Resistance to TGF‐β‐induced apoptosis in regenerating hepatocytes

Treatment with transforming growth factor beta (TGF‐β) of hepatocytes from two different proliferative conditions, such as fetal development and adult liver regeneration, shows that regenerating cells respond to this cytokine in terms of growth inhibition, but are less sensitive than the fetal ones to the apoptosis induced by this factor. Regenerating TGF‐β treated cells show higher cell viability and lower percentage of apoptotic cells than the fetal treated ones.
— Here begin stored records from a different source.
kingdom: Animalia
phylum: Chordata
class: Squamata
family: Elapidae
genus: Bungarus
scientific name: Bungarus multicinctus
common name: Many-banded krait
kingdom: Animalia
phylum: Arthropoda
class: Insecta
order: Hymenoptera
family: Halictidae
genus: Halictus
Furthermore, TGF‐β treated regenerating hepatocytes maintain a well‐preserved parenchyma‐like organization. Treatment with TGF‐β induces the loss of mitochondrial transmembrane potential in fetal but not in regenerating hepatocytes and activation of caspase‐3 is lower in regenerating than in fetal cells. Regenerating hepatocytes show higher intracellular levels of some antiapoptotic proteins, such as Bcl‐x L and c‐IAP‐1 and, interestingly, they present higher intracellular glutathione levels, which might provide of mechanisms to avoid potential dangerous effects of the oxidative stress‐mediated apoptosis induced by TGF‐β. In fact, treatment with BSO (a glutathione synthesis inhibitor) restores the response of regenerating hepatocytes to TGF‐β in terms of cell death. In conclusion, increased levels of Bcl‐x L and cIAP‐1 and higher intracellular glutathione levels could confer resistance to the apoptosis induced by TGF‐β during liver regeneration. © 2004 Wiley‐Liss, Inc.